TDmonthly Magazine!
November 2005 | Vol. IV - No. 11


One Odd Bird of a Store

"We believe there are many potential customers that have just never heard of us or the instruments we sell." Bill Taylor, Lark in the Morning
Its hard to run a successful business unless you believe in the community you serve. Lark in the Morning, a successful West Coast music store chain, has survived in a peculiar niche because its owners care about musicians and the instruments they play.

Mickie Zekley started the business in his Mendocino, Calif., home in 1974. He provided a service to help people locate hard-to-find instruments everything from the old to the ethnic and traveled around the country to sell them at music festivals. In 2003, Bill and Deb Taylor purchased the thriving business: three retail shops in Mendocino, San Francisco and Seattle, along with a 148-page catalog and a Web site with more than 8,000 items.

"Were not really a bestseller business," Bill Taylor told TDmonthly Magazine. "We intentionally are in the business of selling more unusual items, with small sales for thousands of different items."

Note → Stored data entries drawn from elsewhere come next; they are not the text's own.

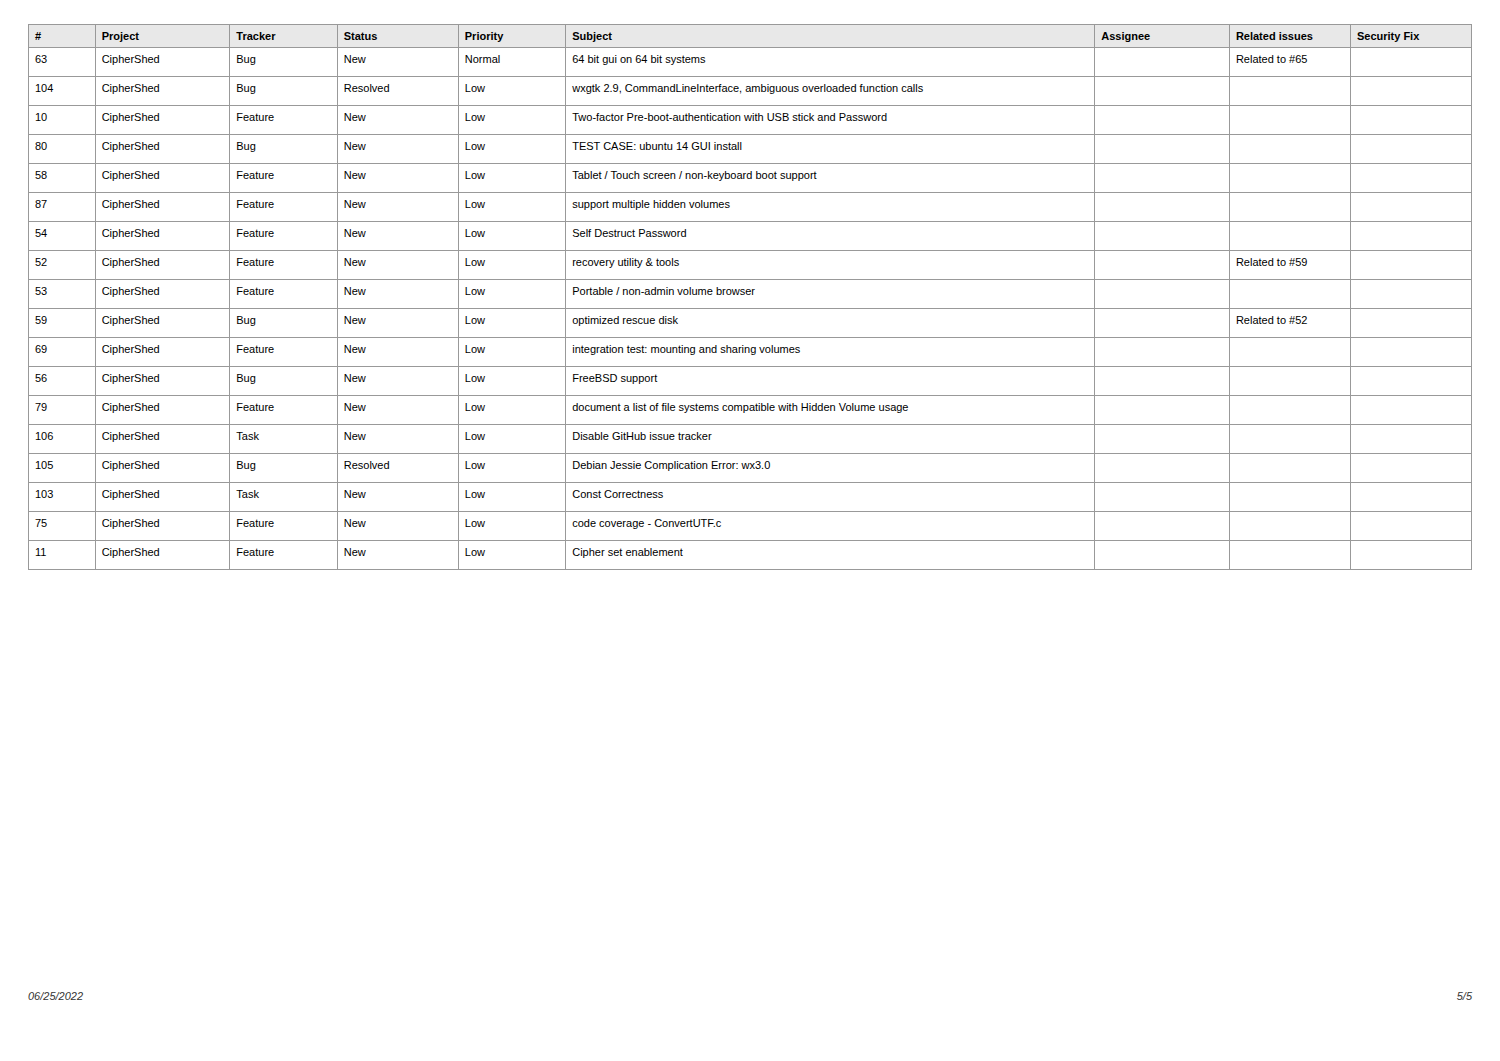| # | Project | Tracker | Status | Priority | Subject | Assignee | Related issues | Security Fix |
| --- | --- | --- | --- | --- | --- | --- | --- | --- |
| 63 | CipherShed | Bug | New | Normal | 64 bit gui on 64 bit systems | | Related to #65 | |
| 104 | CipherShed | Bug | Resolved | Low | wxgtk 2.9, CommandLineInterface, ambiguous overloaded function calls | | | |
| 10 | CipherShed | Feature | New | Low | Two-factor Pre-boot-authentication with USB stick and Password | | | |
| 80 | CipherShed | Bug | New | Low | TEST CASE: ubuntu 14 GUI install | | | |
| 58 | CipherShed | Feature | New | Low | Tablet / Touch screen / non-keyboard boot support | | | |
| 87 | CipherShed | Feature | New | Low | support multiple hidden volumes | | | |
| 54 | CipherShed | Feature | New | Low | Self Destruct Password | | | |
| 52 | CipherShed | Feature | New | Low | recovery utility & tools | | Related to #59 | |
| 53 | CipherShed | Feature | New | Low | Portable / non-admin volume browser | | | |
| 59 | CipherShed | Bug | New | Low | optimized rescue disk | | Related to #52 | |
| 69 | CipherShed | Feature | New | Low | integration test: mounting and sharing volumes | | | |
| 56 | CipherShed | Bug | New | Low | FreeBSD support | | | |
| 79 | CipherShed | Feature | New | Low | document a list of file systems compatible with Hidden Volume usage | | | |
| 106 | CipherShed | Task | New | Low | Disable GitHub issue tracker | | | |
| 105 | CipherShed | Bug | Resolved | Low | Debian Jessie Complication Error: wx3.0 | | | |
| 103 | CipherShed | Task | New | Low | Const Correctness | | | |
| 75 | CipherShed | Feature | New | Low | code coverage - ConvertUTF.c | | | |
| 11 | CipherShed | Feature | New | Low | Cipher set enablement | | | |
06/25/2022 5/5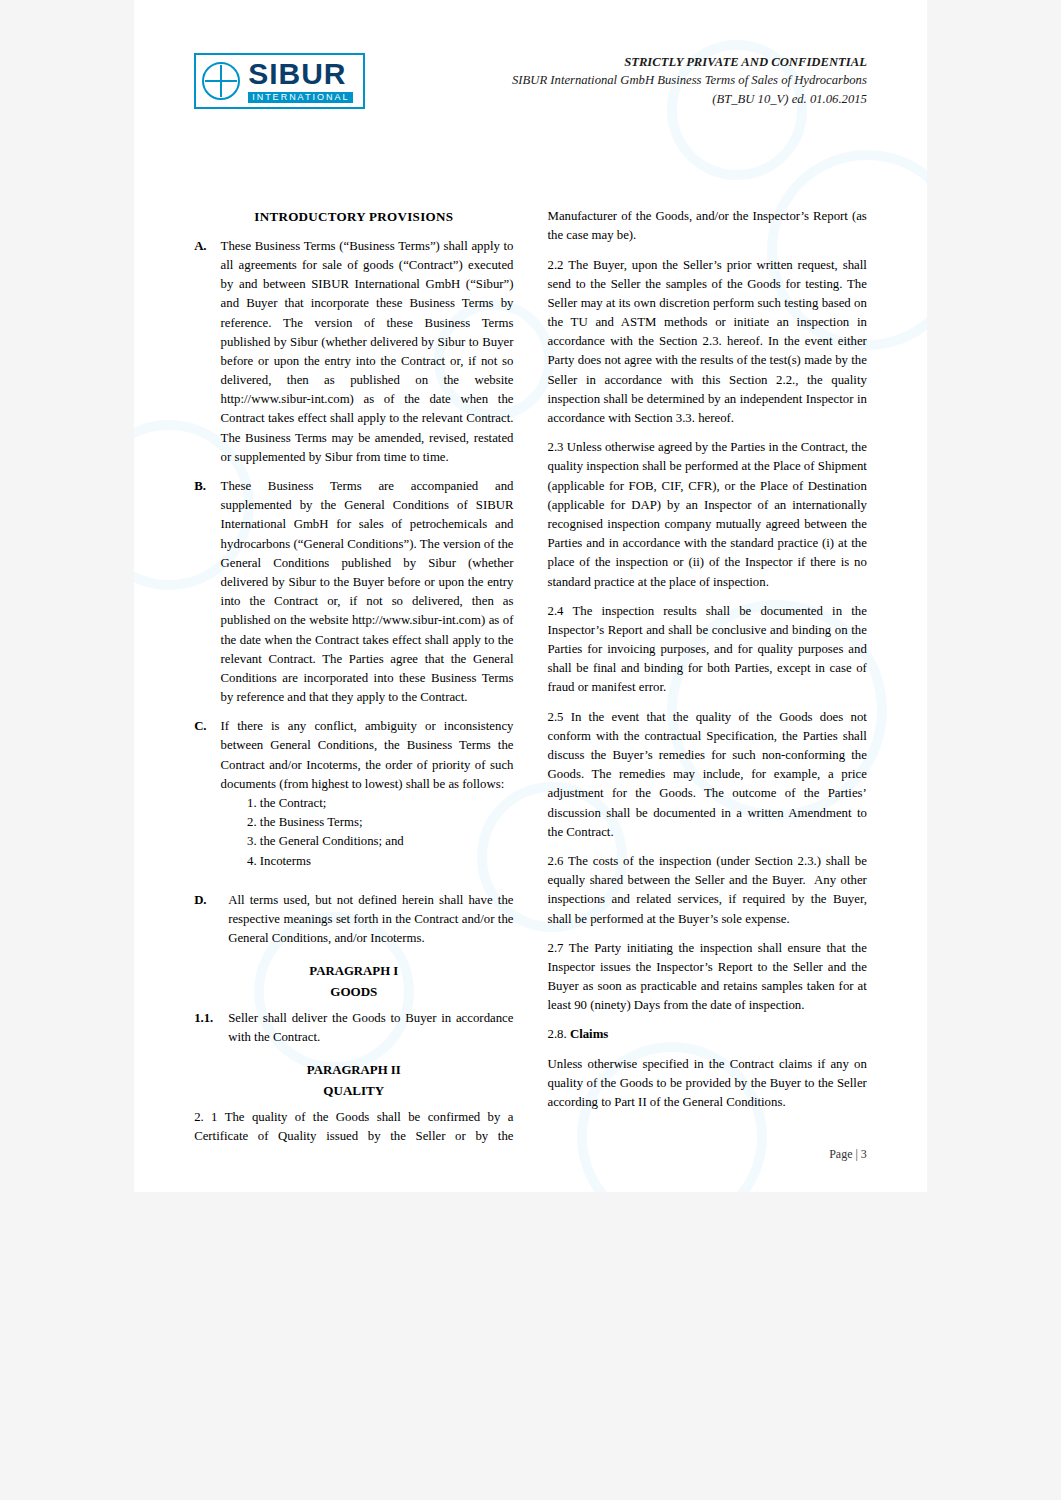SIBUR
INTERNATIONAL
STRICTLY PRIVATE AND CONFIDENTIAL
SIBUR International GmbH Business Terms of Sales of Hydrocarbons (BT_BU 10_V) ed. 01.06.2015
INTRODUCTORY PROVISIONS
A.
These Business Terms (“Business Terms”) shall apply to all agreements for sale of goods (“Contract”) executed by and between SIBUR International GmbH (“Sibur”) and Buyer that incorporate these Business Terms by reference. The version of these Business Terms published by Sibur (whether delivered by Sibur to Buyer before or upon the entry into the Contract or, if not so delivered, then as published on the website http://www.sibur-int.com) as of the date when the Contract takes effect shall apply to the relevant Contract. The Business Terms may be amended, revised, restated or supplemented by Sibur from time to time.
B.
These Business Terms are accompanied and supplemented by the General Conditions of SIBUR International GmbH for sales of petrochemicals and hydrocarbons (“General Conditions”). The version of the General Conditions published by Sibur (whether delivered by Sibur to the Buyer before or upon the entry into the Contract or, if not so delivered, then as published on the website http://www.sibur-int.com) as of the date when the Contract takes effect shall apply to the relevant Contract. The Parties agree that the General Conditions are incorporated into these Business Terms by reference and that they apply to the Contract.
C.
If there is any conflict, ambiguity or inconsistency between General Conditions, the Business Terms the Contract and/or Incoterms, the order of priority of such documents (from highest to lowest) shall be as follows:
1. the Contract;
2. the Business Terms;
3. the General Conditions; and
4. Incoterms
D.
All terms used, but not defined herein shall have the respective meanings set forth in the Contract and/or the General Conditions, and/or Incoterms.
PARAGRAPH I
GOODS
1.1.
Seller shall deliver the Goods to Buyer in accordance with the Contract.
PARAGRAPH II
QUALITY
2. 1 The quality of the Goods shall be confirmed by a Certificate of Quality issued by the Seller or by the Manufacturer of the Goods, and/or the Inspector’s Report (as the case may be).
2.2 The Buyer, upon the Seller’s prior written request, shall send to the Seller the samples of the Goods for testing. The Seller may at its own discretion perform such testing based on the TU and ASTM methods or initiate an inspection in accordance with the Section 2.3. hereof. In the event either Party does not agree with the results of the test(s) made by the Seller in accordance with this Section 2.2., the quality inspection shall be determined by an independent Inspector in accordance with Section 3.3. hereof.
2.3 Unless otherwise agreed by the Parties in the Contract, the quality inspection shall be performed at the Place of Shipment (applicable for FOB, CIF, CFR), or the Place of Destination (applicable for DAP) by an Inspector of an internationally recognised inspection company mutually agreed between the Parties and in accordance with the standard practice (i) at the place of the inspection or (ii) of the Inspector if there is no standard practice at the place of inspection.
2.4 The inspection results shall be documented in the Inspector’s Report and shall be conclusive and binding on the Parties for invoicing purposes, and for quality purposes and shall be final and binding for both Parties, except in case of fraud or manifest error.
2.5 In the event that the quality of the Goods does not conform with the contractual Specification, the Parties shall discuss the Buyer’s remedies for such non-conforming the Goods. The remedies may include, for example, a price adjustment for the Goods. The outcome of the Parties’ discussion shall be documented in a written Amendment to the Contract.
2.6 The costs of the inspection (under Section 2.3.) shall be equally shared between the Seller and the Buyer. Any other inspections and related services, if required by the Buyer, shall be performed at the Buyer’s sole expense.
2.7 The Party initiating the inspection shall ensure that the Inspector issues the Inspector’s Report to the Seller and the Buyer as soon as practicable and retains samples taken for at least 90 (ninety) Days from the date of inspection.
2.8. Claims
Unless otherwise specified in the Contract claims if any on quality of the Goods to be provided by the Buyer to the Seller according to Part II of the General Conditions.
Page | 3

For parents and instructors, Lark in the Morning is an excellent source for the talented child longing for an instrument out of the ordinary. The Musicmaker is one of their most popular instruments, along with the Lollipop Drum and Whistle. Hand percussion attracts children, Taylor said.

Forty percent of sales are from their shops. The other 60 percent of direct sales orders, including wholesale, are placed through their Web site. Taylor believes that many of their phone orders are made after people have visited the site.

"Most of our retail shop business is 'drop in,' but we do have many customers that travel across the country and across the world to visit a shop," Taylor remarked. "We know we have the most diverse selection of world musical instruments of any shop anywhere, and its a great experience to visit in person."

Promotion has been the key to achieving this kind of notoriety. Taylor focuses on improving their Web site and expanding their presence on distribution avenues, such as Amazon, and eBay.

"Our marketing plan is to find ways to let people know what we have," he explained. "We believe there are many potential customers that have just never heard of us or the instruments we sell."

Mickie Zekley, the founder, still owns and operates Lark Camp. Lark in the Morning Music Celebration began in 1980, attracting beginners and professionals. Every year several hundred students get together with more than 75 instructors from around the globe. Many are young people.

"Like most interesting businesses, Lark in the Morning was started because of a personal passion, not a business idea," Taylor said. "Those of us here today still have that passion. We have a goal of providing a market for the most diverse collection of instruments."